What do you consider to be your civic responsibility?
As our provincial election draws near, this is an important question to ask yourself and your neighbour. Voting is a responsibility, as is being informed about issues. But I’m thinking more about the day-to-day, build-up-your-neighbourhood responsibilities. There are some people who take this role seriously, and others who ignore it completely. But I believe most of us want to see our communities thrive and are willing to participate, but aren’t always sure where to begin.
I’d love to know what ideas others have, but here are two that have been on my mind lately: Washrooms and wildfires.
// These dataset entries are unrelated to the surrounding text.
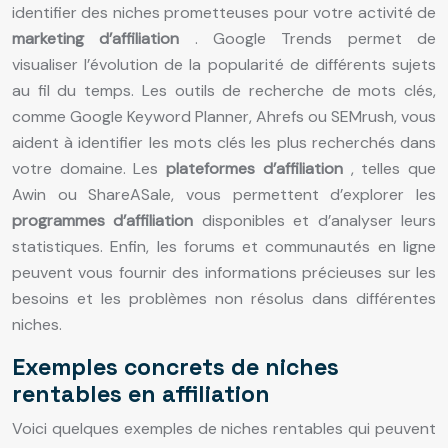
identifier des niches prometteuses pour votre activité de
marketing d’affiliation
. Google Trends permet de
visualiser l’évolution de la popularité de différents sujets
au fil du temps. Les outils de recherche de mots clés,
comme Google Keyword Planner, Ahrefs ou SEMrush, vous
aident à identifier les mots clés les plus recherchés dans
votre domaine. Les
plateformes d’affiliation
, telles que
Awin ou ShareASale, vous permettent d’explorer les
programmes d’affiliation
disponibles et d’analyser leurs
statistiques. Enfin, les forums et communautés en ligne
peuvent vous fournir des informations précieuses sur les
besoins et les problèmes non résolus dans différentes
niches.
Exemples concrets de niches
rentables en affiliation
Voici quelques exemples de niches rentables qui peuvent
Public washrooms are surprisingly few and far between, especially when it comes to an area in which my family and many others spend a lot of time: parks and playgrounds. I understand there are financial costs and likely regulatory concerns when it comes to operating a washroom on municipal land, but there must be a way to make it work. Just like the City of Moncton partnered with neighbourhood groups to build and maintain outdoor rinks each winter, couldn’t we connect on maintaining port-a-potties for a few months each summer?
The rink program required a minimum of four volunteers that were “responsible for all labour and maintenance associated with the rink” after it was installed by the City (which also inspected the rink on a monthly basis). I’m sure a similar washroom partnership would see enough parents with a sense of civic responsibility – and desire to have a playground washroom! – to be worth running, as I’m sure it would result in more families spending more time outside playing together.
We could also step up as responsible citizens when it comes to fire bans in the summer. Travelling through Ontario this summer, it was impossible to miss the signs: fire ban, no burning. These signs weren’t just at fire stations and municipal offices. They were on the lawns of homes. Small signs, similar to the election ones soon to dot our landscape.
I can imagine local sign companies partnering with local fire stations to provide these signs free to residents willing to post them when necessary. The province could help with promotion and awareness, ensuring residents knew how to get a sign and when to use it. Everyone could then do their own part to share information. If all that prevented even one forest fire, wouldn’t it be worth it? More than half of the wildfires in our country are caused by people. Canada as a whole suffers more than 7,000 wildfires each year, with an average of 2.5 million hectares destroyed annually. It costs the country up to $1 billion a year.
Sure, not every citizen wants to put up a sign or help clean a washroom. But there are some who would, if asked. That’s the kicker, though. Someone needs to take on each cause and make it happen. That not only takes leadership and vision, but also takes time and a persistent attitude that not everyone possesses.
But the bottom line is this: we need to stop waiting for someone else to do it. We need to step up and make things happen. If you think the washroom partnership is a good idea, reach out to your municipal councillor and ask about setting up a program. If you think the fire ban signs are a good idea, contact the local fire station and ask about helping out. Let all those potential provincial leaders who show up on your doorstep know not only what issues matter to you, but also what you’re willing to do to make things happen.